Taking Action Toward Big Solutions

From a talk by Tim Jackins at the Teachers' and Leaders' Workshop in Kring van Dorth, the Netherlands, May 29 to June 1, 2015

I want to look at our current challenges. We live in a capitalist society. Capitalism is destroying itself. We’re not doing it; the system is simply unstable. More and more it shows. And more and more, society is using oppression to try to stay in existence. All of the oppressions are being used more openly. (Sexism, racism, and the other oppressions exist only to support the economic system. If they didn’t help the system make a profit, they wouldn’t exist.)

Society is unable to hide how bad things are. And things are going to get worse. That’s good. It’s necessary. For things to change, they must become entirely unworkable, because there is not yet enough intelligence operating.

This form of society needs to end because it is unjust. It needs to end because it offers no good solution for anyone’s life. This has been true of other oppressive societies too. What’s new about this society is that its collapse is destroying the environment. Other societies were hard on people but didn’t affect the rest of the world that much. This society makes bigger messes. The other ones weren’t any smarter; they just couldn’t make as big a mess as we can.

Our society is unable to think about the consequences of its functioning. The most important thing in this society is making money, and if you can make money, nothing else matters—not even your own long-term self-interest. People are making decisions that make their own lives more difficult and will make their children’s lives very difficult.

Something has to change this destructive situation. I don’t think we need to argue about whether or not it’s happening. And we don’t need to scare each other by describing all the ways it’s happening. We need to figure out what will change it and what stops us from making that happen. We may be a hundred years late, but we can still play a big role in bringing about intelligent change.

The causes of the crisis are very large. The solutions will have to be large too. We will have to do more than live careful lives. We get to figure out what the distresses are that are stopping us, keeping us feeling small and powerless and as if we have no right to object.

Capitalist society is structured on capitalist laws—laws that are about what one can and can’t do in the context of keeping capitalism going. Sustaining the world is not a capitalist enterprise and does not fit within a capitalist legal structure. We have to think bigger than the structure we live in.

A recent example: Shell Oil moved a very large drilling platform into Seattle (Washington, USA)—to use Seattle as a base for going to the Arctic to drill there. Drilling in the Arctic makes perfect sense to Shell. Enough oil has been burned, because of Shell and other companies, that the northern ice cap is shrinking due to global warming, so there are more places to drill—so of course they are going to drill. It has a logic, but it’s a capitalist logic. Everything they are doing is legal, and it will destroy the environment. So something else has to happen—and the companies are not going to do it. They may do little things if it’s profitable, but they won’t stop the big profitable polluting activities. Last year there was a meeting of large corporations to discuss how to make money off of global warming—not how to stop it, but how to make a profit off of it.

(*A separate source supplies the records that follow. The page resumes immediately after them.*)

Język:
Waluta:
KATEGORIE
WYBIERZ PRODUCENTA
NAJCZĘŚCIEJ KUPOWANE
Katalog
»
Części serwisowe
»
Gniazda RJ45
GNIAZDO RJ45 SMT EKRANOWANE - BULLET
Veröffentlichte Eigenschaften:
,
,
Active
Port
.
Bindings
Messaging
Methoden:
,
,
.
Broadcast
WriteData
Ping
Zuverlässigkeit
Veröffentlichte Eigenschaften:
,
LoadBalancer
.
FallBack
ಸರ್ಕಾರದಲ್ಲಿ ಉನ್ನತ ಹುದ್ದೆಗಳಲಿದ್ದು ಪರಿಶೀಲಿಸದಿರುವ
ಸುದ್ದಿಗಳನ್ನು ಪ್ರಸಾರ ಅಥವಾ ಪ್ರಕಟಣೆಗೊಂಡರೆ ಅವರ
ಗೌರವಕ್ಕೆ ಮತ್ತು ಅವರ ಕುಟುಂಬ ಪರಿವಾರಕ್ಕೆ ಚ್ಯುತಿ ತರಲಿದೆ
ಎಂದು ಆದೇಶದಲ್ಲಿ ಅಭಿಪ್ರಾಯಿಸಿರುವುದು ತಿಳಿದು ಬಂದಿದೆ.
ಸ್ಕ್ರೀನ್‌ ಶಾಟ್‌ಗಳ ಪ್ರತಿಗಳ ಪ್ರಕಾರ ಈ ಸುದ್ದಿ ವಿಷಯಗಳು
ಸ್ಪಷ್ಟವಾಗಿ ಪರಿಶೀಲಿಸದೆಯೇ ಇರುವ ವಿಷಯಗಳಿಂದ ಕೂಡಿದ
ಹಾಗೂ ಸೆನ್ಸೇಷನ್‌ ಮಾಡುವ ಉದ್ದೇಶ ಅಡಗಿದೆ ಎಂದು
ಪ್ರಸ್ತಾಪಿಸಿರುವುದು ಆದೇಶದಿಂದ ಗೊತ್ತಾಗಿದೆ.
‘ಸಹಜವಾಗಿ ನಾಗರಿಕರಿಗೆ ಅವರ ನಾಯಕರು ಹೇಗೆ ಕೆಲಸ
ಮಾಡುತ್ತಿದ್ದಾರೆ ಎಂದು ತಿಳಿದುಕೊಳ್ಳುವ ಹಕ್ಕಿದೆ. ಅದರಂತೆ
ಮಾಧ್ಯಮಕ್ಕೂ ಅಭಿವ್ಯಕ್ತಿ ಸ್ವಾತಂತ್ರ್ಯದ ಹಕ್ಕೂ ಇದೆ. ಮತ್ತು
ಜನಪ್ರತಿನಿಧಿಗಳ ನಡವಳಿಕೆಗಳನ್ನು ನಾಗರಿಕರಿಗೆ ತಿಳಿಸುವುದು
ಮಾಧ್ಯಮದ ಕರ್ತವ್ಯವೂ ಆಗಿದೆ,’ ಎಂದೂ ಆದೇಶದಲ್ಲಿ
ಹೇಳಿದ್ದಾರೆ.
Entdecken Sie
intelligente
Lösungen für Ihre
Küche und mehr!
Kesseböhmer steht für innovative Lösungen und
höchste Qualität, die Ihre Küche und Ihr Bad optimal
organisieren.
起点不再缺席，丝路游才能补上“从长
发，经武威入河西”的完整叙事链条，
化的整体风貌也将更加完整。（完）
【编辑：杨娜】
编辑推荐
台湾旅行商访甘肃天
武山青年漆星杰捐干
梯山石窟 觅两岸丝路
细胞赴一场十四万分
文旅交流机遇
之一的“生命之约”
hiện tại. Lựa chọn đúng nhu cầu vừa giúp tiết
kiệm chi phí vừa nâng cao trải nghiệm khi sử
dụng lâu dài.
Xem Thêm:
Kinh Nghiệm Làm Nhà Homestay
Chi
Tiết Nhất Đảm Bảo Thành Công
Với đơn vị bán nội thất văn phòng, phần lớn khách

The other side of this example is that Shell was met in Seattle by about three hundred people in kayaks. It was a very good picture—this gigantic machine and these tiny little bits of colored plastic. It gave voice to the opposition. Most of the people of Seattle are against Shell being there. The mayor is also against it, as is the City Council, but they function inside the legal structure so they are fining Shell five hundred dollars per day. That’s what they can do. Something more will have to be done—about Shell and all the other companies that are destroying the environment.

We have to figure out what. And we will have to plan for it and communicate it as widely as we can. There are lots of people doing this. Unfortunately, too much of the time they are fighting with each other because they are scared and desperate and don’t know what else to do. We can figure out what else to do, but we have to do it soon. We have to counsel on our fears that stop us, on the hurts that make us act alone instead of with people. And then we get to see what we can do.

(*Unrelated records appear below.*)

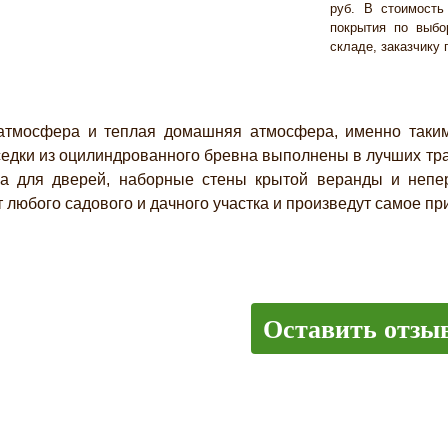
руб. В стоимость 
покрытия по выбо
складе, заказчику
фера и теплая домашняя атмосфера, именно таким д
едки из оцилиндрованного бревна выполнены в лучших тра
ка для дверей, наборные стены крытой веранды и непе
любого садового и дачного участка и произведут самое при
Оставить отзы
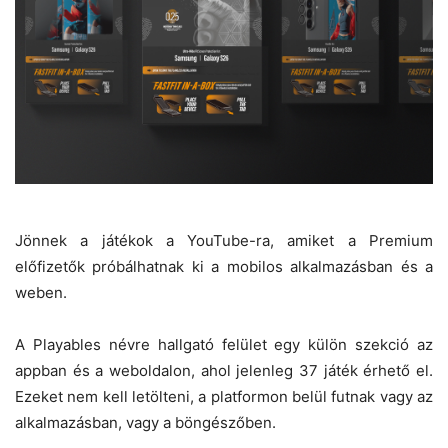
Jönnek a játékok a YouTube-ra, amiket a Premium
előfizetők próbálhatnak ki a mobilos alkalmazásban és a
weben.
A Playables névre hallgató felület egy külön szekció az
appban és a weboldalon, ahol jelenleg 37 játék érhető el.
Ezeket nem kell letölteni, a platformon belül futnak vagy az
alkalmazásban, vagy a böngészőben.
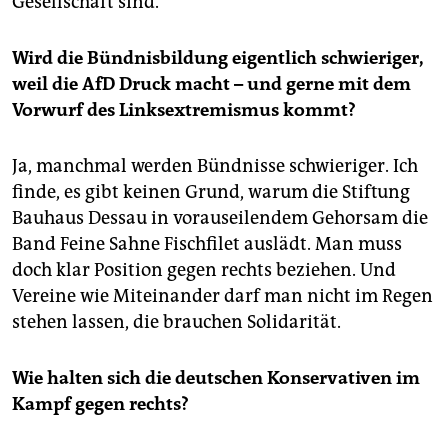
Gesellschaft sind.
Wird die Bündnisbildung eigentlich schwieriger,
weil die AfD Druck macht – und gerne mit dem
Vorwurf des Linksextremismus kommt?
Ja, manchmal werden Bündnisse schwieriger. Ich
finde, es gibt keinen Grund, warum die Stiftung
Bauhaus Dessau in vorauseilendem Gehorsam die
Band Feine Sahne Fischfilet auslädt. Man muss
doch klar Position gegen rechts beziehen. Und
Vereine wie Miteinander darf man nicht im Regen
stehen lassen, die brauchen Solidarität.
Wie halten sich die deutschen Konservativen im
Kampf gegen rechts?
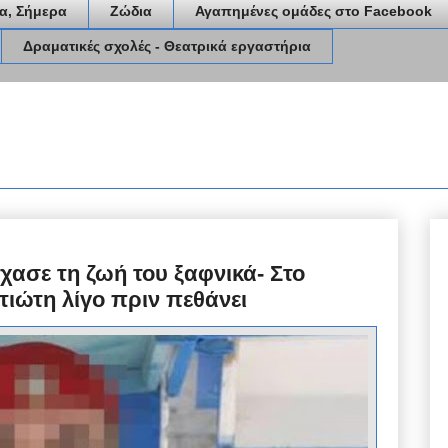
α, Σήμερα
Ζώδια
Αγαπημένες ομάδες στο Facebook
Δραματικές σχολές - Θεατρικά εργαστήρια
έχασε τη ζωή του ξαφνικά- Στο
ιώτη λίγο πριν πεθάνει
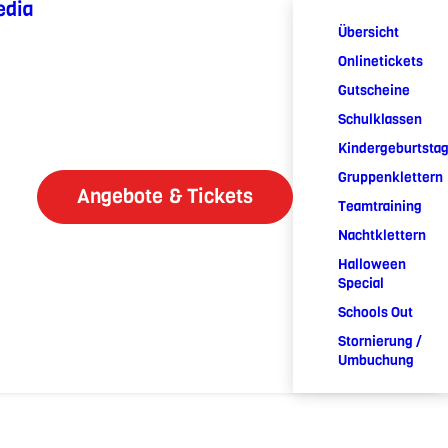
edia
Übersicht
Onlinetickets
Gutscheine
Schulklassen
Kindergeburtsta
Gruppenklettern
Angebote & Tickets
Teamtraining
Nachtklettern
Halloween
Special
Schools Out
Stornierung /
Umbuchung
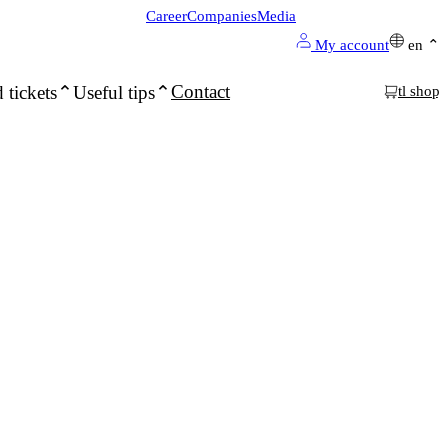
Career
Companies
Media
My account
en
Contact
 tickets
Useful tips
tl shop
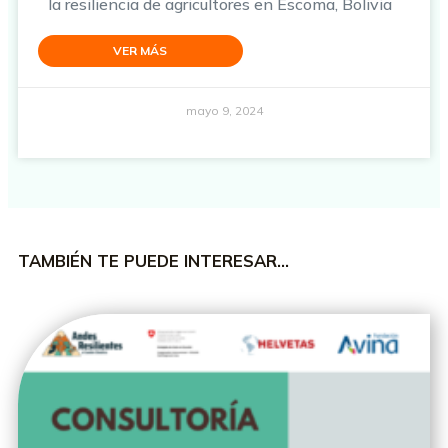
la resiliencia de agricultores en Escoma, Bolivia
VER MÁS
mayo 9, 2024
TAMBIÉN TE PUEDE INTERESAR…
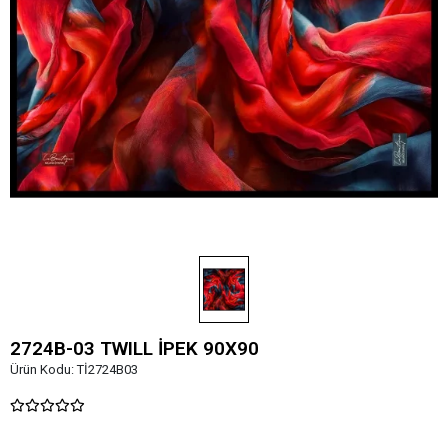
2724B-03 TWILL İPEK 90X90
Ürün Kodu:
Tİ2724B03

If we try to do anything, we will have wonderful sessions. Anytime we step into the real world, it is easier to counsel on our distresses. They are not real, but we don’t know that very well until we step out into reality. Lying alone at night with our distresses, they seem real. Out in the street with two thousand people saying no, they don’t look as powerful.

The challenge we face is real. It is something we need to counsel on and then decide to do more about. Millions of people are trying to do more already. There are lots of people we can join, and our helping them think, our listening to them, can make a big difference.

My picture of this work is that we have two places to counsel. One is on stopping acting alone. To meet the challenge of the environment, we have to do differently. We have needed to stop acting alone for a long time, in all parts of our lives, and now our world is going to be destroyed unless we change. A little motivation.

The other place to counsel is on where we act small. To change things quickly, we need to act big. We need to be loud with what we think, and say no to things that are destroying the environment. If we keep saying no loudly, with millions and then billions of people, things can change.

So we have these two pieces of work to do. And doing them will improve every other part of our lives at the same time, because being alone and acting small spoils every part of our lives.